I remember my adolescence years
as very lonely and only that beloved book was for me a friend and a mate, the
nicest way to spend my free time after school: while my schoolfellows already
thought of boyfriends, my ideal hero was just Heathcliff because I felt myself
somehow like Cathy and always day-dreamt of him.
Some
time after I realized an important thing: I had to read Wuthering Heights,
my dear novel, in its original language, surely to better taste the exact
meaning of words and expressions conveyed by its author on purpose. What to do
then to obtain my goal? One thing only: I had to learn the English language very
well and in a little time!
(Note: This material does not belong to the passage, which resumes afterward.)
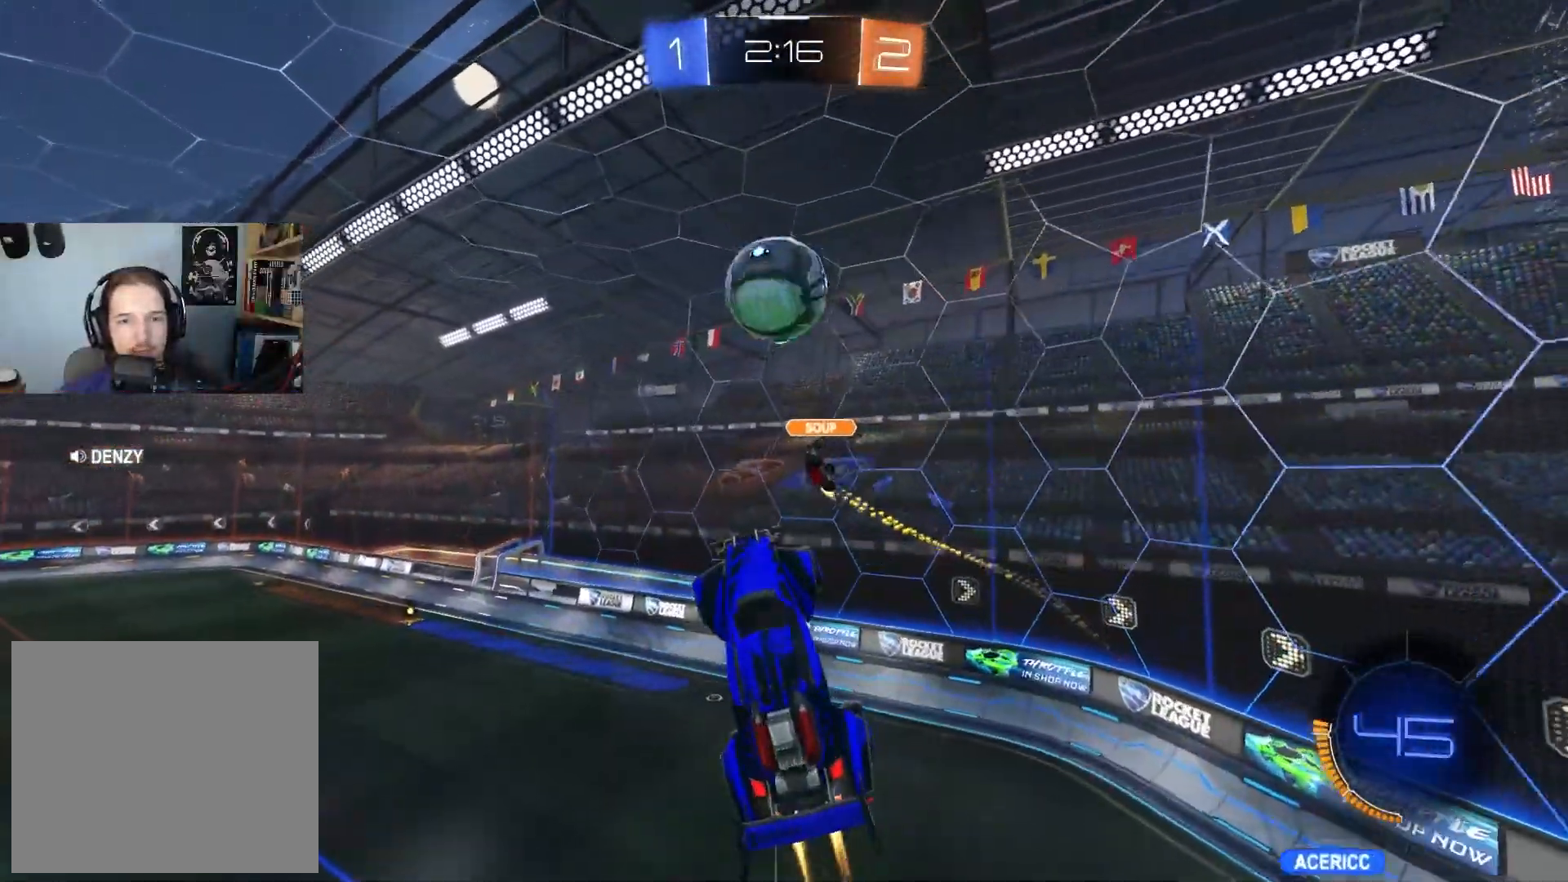
{"dt_ms": 500, "buttons": ["L1", "R2"], "left_stick": "up", "right_stick": "center", "events": [[267, "left_stick", "up-right"], [283, "CIRCLE", "up"], [367, "L1", "down"], [383, "left_stick", "up"]]}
So I did and I studied, studied at the best of my
efforts; in only two years I identified myself with ‘English’ and learnt all I
could about literature and grammar, although my father insisted I should instead
spend my time on my latin and greek books.
My
second Brontë novel was Jane Eyre and my first in English was Villette.
I still remember I borrowed it from the National Library in Naples where I went
one day with my father because by then it was not so easy to buy or find books
in English as today.
After
those readings the Brontë idea became in me almost an obsession and I dare say,
never from then that fire abandoned me. I started reading, in English of course,
all sorts of books, essays or critics about the sisters and not yet satisfied,
in a little time I collected all that I could about them. In the early 70s there
were not any videotapes yet and the idea of photocopies was still unusual: a
girl of 15 had not so much money to spend on them. I resolved then to copy by my
own hand all I could get about the Brontës from that same circulating library in
Naples borrowing each book for just one month! I had to write fast everyday and
still go to school and study my latin and greek.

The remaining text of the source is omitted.